WOW Air wasn't a bad idea, to begin with. Far from, actually. When they started out, it was to fly people from Europe to Iceland on the cheap with no frills, as most flight were within 4 hours. They started off marvelously, and load factors were high, but the fares werent. In my opinion, the fares were TOO low. There was ZERO profit on a LOT of their flights, but the money was pouring in from the extras you had to pay for. So much so, the CEO of WOW Air thought it would be a fantastic idea to expand the brand and concept to long haul flights. So he went to Airbus, which made his smaller, perfectly suited Airbus A320's and A321's that faithfully flew Europeans to Iceland for the last few years, and bought the bigger (and in my humble opinion, the perfect widebody) Airbus A330. This plane is a monster, it held 342 passengers in WOW's layout. They used it to fly from Reykjavik to Los Angeles and San Francisco. The new widebody, long-haul operation cost WOW far too much in capital expeditures, training costs, etc. Plus, it was badly timed. Tourism levels to Iceland in 2018 dropped off enough to the point where even Icelandair was having trouble filling up it's usually overbooked Boeing 757's. Also, the price of fuel in Europe had spiked right when the A330's began revenue service for WOW. It was a carefully curated disaster from the start.
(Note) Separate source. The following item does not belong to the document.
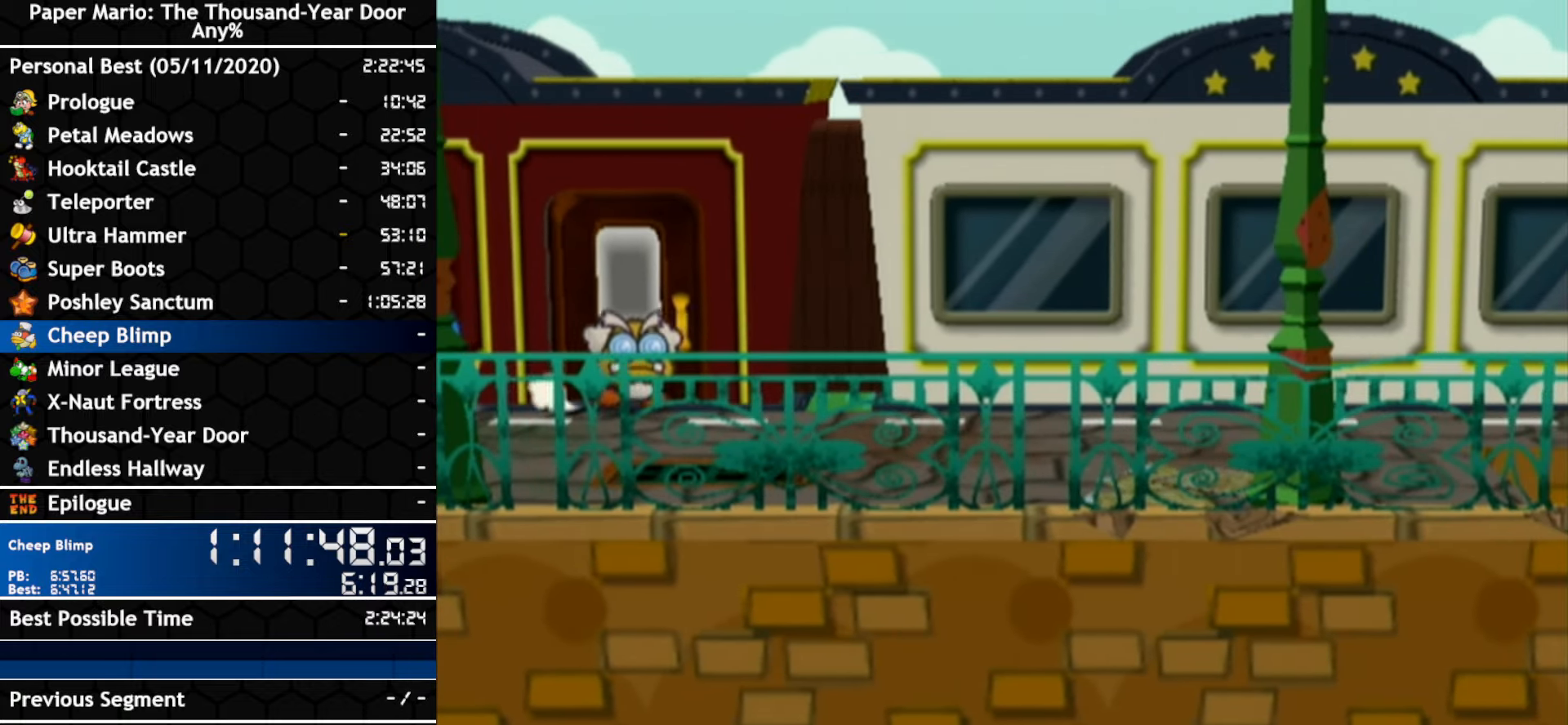
{"buttons": [], "left_stick": "center", "right_stick": "center", "events": [[100, "A", "down"], [284, "left_stick", "right"], [350, "A", "up"], [400, "left_stick", "center"]]}
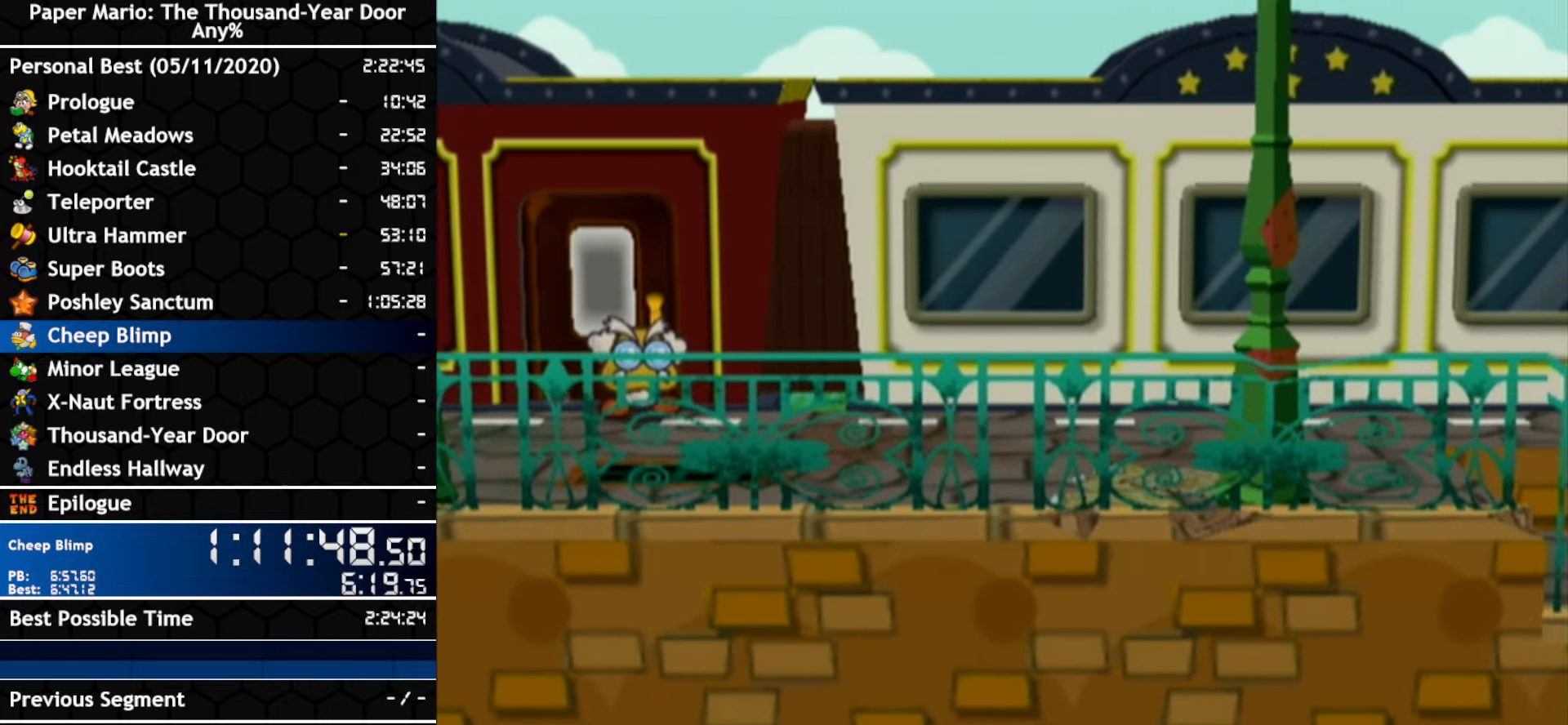
{"buttons": [], "left_stick": "center", "right_stick": "center", "events": [[134, "A", "down"], [284, "left_stick", "right"], [317, "A", "up"], [367, "left_stick", "center"]]}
Well, it turns out the Airbus A330 operations were too expensive and WOW took a bath. They laid off employees, had their come to Jesus moment, and looked for salvation. Icelandair, naturally, was the first to bat an eye. They took a look at the operation, and the books. They didnt like a lot of what they saw and offered WOW $18 million. Well, WOW didn't think much of the deal and snubbed their noses at it. In comes Indigo Partners, who've turned around airlines like Spirit and Frontier here in the United States into very profitable and successful followers of the ULCC concept. Their chief, Bill Franke, once took America West Airlines out of bankruptcy. It was safe to say WOW would've been in good hands. Indigo also looked at the operation and the books, and originally offered $75 million for the airline, but in a last minute twist, pulled out of the deal. Something must've been in the books that was so bad Indigo pulled out faster than Icelandair did. Time will tell. But as it is, WOW Air, as a going concern, is dead in the water. As the immortal Freddie Mercury sang: "Another one bites the dust".
As for the Walmart mentality passengers, spend the extra bucks and go with a real, VIABLE carrier, and cover yourself with Travel Insurance. You'll thank me later.